Top 5 Technology Projects in 2005

What’s new in 2005? Projects that revolve around old information systems.

According to Baseline‘s survey of 1,270 readers, most organizations this year are writing their biggest checks for projects to extend systems they’ve already deployed.

No. 1 on the list of Top 5 Projects for 2005: application integration. An average of $12.1 million is expected to go to such projects by those who deemed integration one of the “most critical” technologies at their company. For this group, the top priority isn’t rolling out a brand-new system, but connecting previously isolated systems.

Sometimes, that’s harder than starting from scratch. When the New York Board of Trade switched to a Java-based trade-processing system last year, the new setup had to incorporate live data from the old one during the migration. David Sternberg, the director of clearing technology for the commodities exchange, says his team had to build data links from—and back to—a Cobol-based application written in 1981 running on a Tandem mainframe. It was a laborious task, particularly because the application’s documentation had been lost.

“It was torture,” Sternberg says of the project. “The challenge wasn’t just rebuilding the airplane in the air. We also didn’t have the runways for getting the new one off the ground.”

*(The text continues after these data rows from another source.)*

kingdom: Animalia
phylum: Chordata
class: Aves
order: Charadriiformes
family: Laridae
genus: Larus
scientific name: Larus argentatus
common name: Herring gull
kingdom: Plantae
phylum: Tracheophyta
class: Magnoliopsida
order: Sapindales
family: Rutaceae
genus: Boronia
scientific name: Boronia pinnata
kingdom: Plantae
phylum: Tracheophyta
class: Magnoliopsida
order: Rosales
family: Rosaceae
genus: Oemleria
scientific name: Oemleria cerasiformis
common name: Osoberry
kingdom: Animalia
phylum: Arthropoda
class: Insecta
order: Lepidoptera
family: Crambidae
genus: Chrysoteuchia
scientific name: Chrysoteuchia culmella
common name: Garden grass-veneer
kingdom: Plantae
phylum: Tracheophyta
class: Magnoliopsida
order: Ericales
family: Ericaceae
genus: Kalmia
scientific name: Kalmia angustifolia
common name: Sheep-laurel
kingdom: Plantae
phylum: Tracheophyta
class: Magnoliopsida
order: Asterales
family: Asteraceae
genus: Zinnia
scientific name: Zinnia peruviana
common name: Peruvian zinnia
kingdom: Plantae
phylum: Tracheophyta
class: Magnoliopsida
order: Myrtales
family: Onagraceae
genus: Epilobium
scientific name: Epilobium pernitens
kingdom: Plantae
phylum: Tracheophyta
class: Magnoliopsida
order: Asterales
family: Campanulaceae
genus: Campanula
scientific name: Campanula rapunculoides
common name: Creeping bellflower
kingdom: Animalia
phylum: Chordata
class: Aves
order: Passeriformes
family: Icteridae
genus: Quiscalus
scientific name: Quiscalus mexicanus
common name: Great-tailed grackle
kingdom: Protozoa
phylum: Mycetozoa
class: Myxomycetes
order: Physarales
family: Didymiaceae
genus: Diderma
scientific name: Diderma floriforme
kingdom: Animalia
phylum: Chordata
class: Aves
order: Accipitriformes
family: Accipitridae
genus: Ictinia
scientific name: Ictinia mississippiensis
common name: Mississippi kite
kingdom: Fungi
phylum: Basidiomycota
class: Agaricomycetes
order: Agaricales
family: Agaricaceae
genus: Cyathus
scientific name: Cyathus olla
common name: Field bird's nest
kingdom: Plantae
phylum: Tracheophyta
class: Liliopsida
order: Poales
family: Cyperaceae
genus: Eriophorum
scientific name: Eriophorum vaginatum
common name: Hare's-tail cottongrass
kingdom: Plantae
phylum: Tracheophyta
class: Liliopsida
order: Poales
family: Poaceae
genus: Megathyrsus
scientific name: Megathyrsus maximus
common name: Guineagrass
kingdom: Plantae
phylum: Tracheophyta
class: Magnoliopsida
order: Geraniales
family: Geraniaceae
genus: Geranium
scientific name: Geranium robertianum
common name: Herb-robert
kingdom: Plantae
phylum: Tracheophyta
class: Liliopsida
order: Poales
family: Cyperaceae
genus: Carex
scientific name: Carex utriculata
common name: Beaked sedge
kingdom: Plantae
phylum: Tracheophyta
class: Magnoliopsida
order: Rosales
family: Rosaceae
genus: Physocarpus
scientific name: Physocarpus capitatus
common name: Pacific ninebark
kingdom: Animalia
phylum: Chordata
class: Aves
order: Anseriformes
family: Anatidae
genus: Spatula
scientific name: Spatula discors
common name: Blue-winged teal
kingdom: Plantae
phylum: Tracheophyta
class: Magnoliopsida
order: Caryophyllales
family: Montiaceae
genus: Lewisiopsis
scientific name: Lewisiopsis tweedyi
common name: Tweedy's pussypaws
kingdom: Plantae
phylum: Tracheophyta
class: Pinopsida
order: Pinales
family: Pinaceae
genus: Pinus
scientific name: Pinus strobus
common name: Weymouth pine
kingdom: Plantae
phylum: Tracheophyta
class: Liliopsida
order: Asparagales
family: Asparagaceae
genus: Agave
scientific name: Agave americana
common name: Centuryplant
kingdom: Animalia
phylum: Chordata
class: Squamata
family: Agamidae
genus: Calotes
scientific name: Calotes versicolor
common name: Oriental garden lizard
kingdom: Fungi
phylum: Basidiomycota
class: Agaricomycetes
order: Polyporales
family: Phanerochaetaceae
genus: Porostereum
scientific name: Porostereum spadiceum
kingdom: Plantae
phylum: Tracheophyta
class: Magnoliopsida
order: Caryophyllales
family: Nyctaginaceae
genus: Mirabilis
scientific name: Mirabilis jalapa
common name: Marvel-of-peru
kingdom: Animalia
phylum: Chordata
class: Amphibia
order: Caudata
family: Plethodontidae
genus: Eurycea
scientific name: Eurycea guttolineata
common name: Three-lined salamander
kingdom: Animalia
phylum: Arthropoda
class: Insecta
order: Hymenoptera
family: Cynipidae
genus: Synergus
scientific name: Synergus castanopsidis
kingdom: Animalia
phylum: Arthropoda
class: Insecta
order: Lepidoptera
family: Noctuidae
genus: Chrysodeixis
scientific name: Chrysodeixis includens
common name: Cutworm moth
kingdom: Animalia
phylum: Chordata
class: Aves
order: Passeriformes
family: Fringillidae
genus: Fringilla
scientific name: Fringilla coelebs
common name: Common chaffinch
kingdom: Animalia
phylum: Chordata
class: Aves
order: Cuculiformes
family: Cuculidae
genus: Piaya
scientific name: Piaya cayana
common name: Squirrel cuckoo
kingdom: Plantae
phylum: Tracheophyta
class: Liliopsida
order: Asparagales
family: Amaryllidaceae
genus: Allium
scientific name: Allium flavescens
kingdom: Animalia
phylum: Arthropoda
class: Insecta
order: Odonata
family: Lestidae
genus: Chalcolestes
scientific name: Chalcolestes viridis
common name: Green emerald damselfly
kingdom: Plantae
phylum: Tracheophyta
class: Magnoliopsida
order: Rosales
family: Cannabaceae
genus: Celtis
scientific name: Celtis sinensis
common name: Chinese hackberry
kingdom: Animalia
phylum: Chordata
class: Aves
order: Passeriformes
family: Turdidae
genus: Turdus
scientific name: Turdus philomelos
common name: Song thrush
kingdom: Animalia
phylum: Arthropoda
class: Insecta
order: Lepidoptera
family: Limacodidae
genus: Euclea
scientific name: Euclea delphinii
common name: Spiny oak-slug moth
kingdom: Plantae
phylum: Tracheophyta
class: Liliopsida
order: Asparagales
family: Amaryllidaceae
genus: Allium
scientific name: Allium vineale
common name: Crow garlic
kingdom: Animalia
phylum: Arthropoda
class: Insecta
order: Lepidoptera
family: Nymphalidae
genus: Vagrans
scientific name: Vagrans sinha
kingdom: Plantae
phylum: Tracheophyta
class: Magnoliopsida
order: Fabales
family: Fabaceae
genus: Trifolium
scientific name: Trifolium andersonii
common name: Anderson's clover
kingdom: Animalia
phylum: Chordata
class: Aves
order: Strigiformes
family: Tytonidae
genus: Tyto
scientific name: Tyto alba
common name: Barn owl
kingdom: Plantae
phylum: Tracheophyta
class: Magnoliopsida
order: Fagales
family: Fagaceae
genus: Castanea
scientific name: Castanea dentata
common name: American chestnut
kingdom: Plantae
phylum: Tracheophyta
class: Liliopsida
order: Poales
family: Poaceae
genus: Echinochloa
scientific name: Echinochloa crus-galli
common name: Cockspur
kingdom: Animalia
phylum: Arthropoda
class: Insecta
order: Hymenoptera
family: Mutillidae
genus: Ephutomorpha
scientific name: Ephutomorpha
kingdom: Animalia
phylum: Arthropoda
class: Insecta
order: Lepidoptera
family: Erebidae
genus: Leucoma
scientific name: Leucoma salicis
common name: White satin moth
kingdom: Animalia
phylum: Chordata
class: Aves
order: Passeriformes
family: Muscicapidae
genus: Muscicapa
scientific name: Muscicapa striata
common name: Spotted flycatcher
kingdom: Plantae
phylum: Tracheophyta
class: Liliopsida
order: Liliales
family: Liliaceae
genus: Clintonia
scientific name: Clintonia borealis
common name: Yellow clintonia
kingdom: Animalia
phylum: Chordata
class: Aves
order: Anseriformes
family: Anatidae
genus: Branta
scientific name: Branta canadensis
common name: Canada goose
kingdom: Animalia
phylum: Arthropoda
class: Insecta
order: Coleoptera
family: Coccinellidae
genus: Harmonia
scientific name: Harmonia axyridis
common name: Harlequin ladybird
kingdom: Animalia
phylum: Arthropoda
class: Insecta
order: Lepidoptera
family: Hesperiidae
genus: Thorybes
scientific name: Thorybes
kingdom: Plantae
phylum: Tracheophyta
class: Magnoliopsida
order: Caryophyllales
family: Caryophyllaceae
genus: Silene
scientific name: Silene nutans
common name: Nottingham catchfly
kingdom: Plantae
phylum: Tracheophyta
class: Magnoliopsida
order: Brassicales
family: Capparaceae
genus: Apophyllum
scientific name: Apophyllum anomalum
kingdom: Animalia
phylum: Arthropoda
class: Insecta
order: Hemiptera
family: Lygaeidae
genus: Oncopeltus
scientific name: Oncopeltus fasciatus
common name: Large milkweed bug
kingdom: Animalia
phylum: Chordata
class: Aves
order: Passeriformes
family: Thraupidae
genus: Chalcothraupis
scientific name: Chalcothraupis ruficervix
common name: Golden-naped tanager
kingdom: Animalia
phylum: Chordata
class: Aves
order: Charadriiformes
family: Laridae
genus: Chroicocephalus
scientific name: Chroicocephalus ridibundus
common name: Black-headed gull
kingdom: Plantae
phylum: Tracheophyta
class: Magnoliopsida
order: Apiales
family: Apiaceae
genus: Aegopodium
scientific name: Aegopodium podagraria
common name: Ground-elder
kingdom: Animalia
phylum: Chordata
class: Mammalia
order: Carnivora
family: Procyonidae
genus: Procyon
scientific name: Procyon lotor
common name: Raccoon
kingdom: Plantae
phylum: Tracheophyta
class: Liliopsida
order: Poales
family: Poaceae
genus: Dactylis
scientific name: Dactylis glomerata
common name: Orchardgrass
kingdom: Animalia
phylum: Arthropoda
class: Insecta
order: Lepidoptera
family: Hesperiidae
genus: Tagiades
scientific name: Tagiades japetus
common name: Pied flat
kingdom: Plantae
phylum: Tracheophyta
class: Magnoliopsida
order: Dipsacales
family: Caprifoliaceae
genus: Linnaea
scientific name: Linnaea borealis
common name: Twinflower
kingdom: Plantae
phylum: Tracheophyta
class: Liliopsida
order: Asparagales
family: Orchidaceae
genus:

The other Top 5 Projects also look to the future with an eye on the past. In second place is business analytics (average spending: $11.1 million), software that finds new patterns in existing sets of data. Enterprise portals, at No. 3 ($6.8 million), are designed to present data in easily accessible and customizable Web sites for employees or customers.

Companies planning projects in category No. 4, customer relationship management ($6.6 million), say they’re primarily building new ways to distribute and analyze customer information they already have. Rounding out the survey’s Top 5, at $6.3 million, is intrusion detection and prevention: systems designed to protect networks from new strains of fast-moving attacks.

Respondents expect to dole out an average of $70 million on information technologies in 2005. But it’s often a fight to win funding for new, large-scale projects. Proposals to augment existing systems are an easier sell.

“Any I.T. leader will tell you that you don’t want to go to the well for capital dollars,” says Kevin Brown, manager of information systems at Daisy Brand, a Dallas producer of sour cream.